Se estivermos diante de obrigação pontual cujo cumprimento foi inviabilizado, como ministrar palestra no exterior, as referidas teorias serão suficientes. Contudo, contratos de empréstimo assumem características complexas, não passíveis da aplicação direta da doutrina e casuística jurídica já existente.

 

Assim, é evidente que, além de renegociar, imbuídas da boa-fé que deve reger os contratos, as partes terão mais chance de êxito se puderem contar com o suporte de medidas viabilizadas pela ação estatal.

 

Empréstimos e posição do CMN

Nesse sentido, o Conselho Monetário Nacional (CMN) editou normativas para, por prazos determinados:

  • Facilitar a reestruturação de operações de crédito de partes anteriormente adimplentes
  • Ampliar a capacidade de utilização de capital pelos bancos, de modo a facilitar reestruturações e novos créditos.

 

A primeira, pela Resolução nº 4.782/2020, prevê, para fins de gerenciar risco de crédito em reestruturações realizadas até 30 de setembro de 2020, a dispensa dos incisos I e III do § 1º do art. 24 da Resolução nº 4.557/2017, ou seja, de indicativos de que a obrigação não será integralmente honrada, porque a instituição considera faltar capacidade financeira à contraparte ou por ser a operação reestruturada (decorrente de renegociação com concessão de vantagem à contraparte em razão da deterioração da qualidade creditícia detida por ela, por interveniente ou instrumento mitigador).

 

Já a Resolução nº 4.783/2020 ampliou a capacidade dos bancos de utilizar capital, estabelecendo percentuais a serem aplicados ao montante RWA (Risk-Weigthed Assets ou ativos ponderados por risco), para fins de apuração da parcela ACP (Adicional de Conservação de Capital Principal) referida pela Resolução nº 4.193/2013, a qual foi reduzida de 2,5% para 1,25% por um ano.

 

Em suma, ampliou-se a diferença entre o capital efetivo das operações e o mínimo requerido, aumentando a margem dos bancos para manter ou ampliar planos de concessão de crédito.

 

Além das ações do Poder Público e alinhada à segunda medida, a Febraban comunicou a disposição dos cinco maiores bancos associados para atender pedidos de prorrogação de dívidas de contratos vigentes de partes adimplentes, por até 60 dias.

 

Ainda que tal prazo pressuponha os efeitos da pandemia após a redução de casos, trata-se de medida paliativa, enquanto não se conhece a exata proporção da crise.

 

No âmbito judicial, empresas afetadas pela Covid-19 já obtiveram liminares para suspender pagamentos de parcelas de financiamentos, fundadas em “força maior”, pela drástica redução da receita e a consequente inviabilidade de honrar pagamentos.

 

O PL nº 1179/2020, que disciplina o regime jurídico emergencial e transitório das relações jurídicas de direito privado no período da Covid-19, reconhece a pandemia como fato imprevisível.

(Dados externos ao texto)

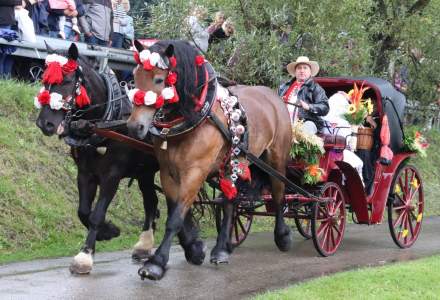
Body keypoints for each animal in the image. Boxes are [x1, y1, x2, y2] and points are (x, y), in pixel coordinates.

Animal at [36, 42, 160, 274]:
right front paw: (108, 231)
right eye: (45, 81)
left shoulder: (111, 176)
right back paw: (144, 246)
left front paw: (84, 256)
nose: (44, 123)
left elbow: (96, 214)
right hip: (145, 172)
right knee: (151, 202)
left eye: (67, 81)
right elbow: (83, 211)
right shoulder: (85, 173)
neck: (103, 123)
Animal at [127, 39, 292, 282]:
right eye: (135, 75)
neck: (195, 119)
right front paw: (194, 249)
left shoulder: (195, 172)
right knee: (230, 201)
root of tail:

Entretanto, seu art. 6º afasta efeitos retroativos das consequências a execuções contratuais, ou seja, fato prévio ao reconhecimento da pandemia.

 

Ainda, o art. 7º dispõe que, para fins dos art. 478, 479 e 480 do Código Civil, o aumento da inflação, a variação cambial e a desvalorização ou substituição do padrão monetário não configuram fatos imprevisíveis. É clara a intenção de trazer maior segurança jurídica e previsibilidade às relações contratuais.

 

Por enquanto, recomenda-se que empresas impactadas diretamente, que efetivamente não possam honrar seus contratos de financiamento, busquem renegociá-los com os respectivos bancos em boa-fé, atentas às condições impostas (principalmente, os juros aplicados à operação), observando as condições pactuadas e as consequências de eventual inadimplemento (como vencimento antecipado ou execução de garantias).

 

Importante sempre documentar as tratativas, o que pode auxiliar caso a demanda acabe direcionada ao Judiciário.

 

*Raquel Lamboglia Guimarães e Nicole Katarivas -  advogadas do escritório Manesco, Ramires, Perez, Azevedo Marques.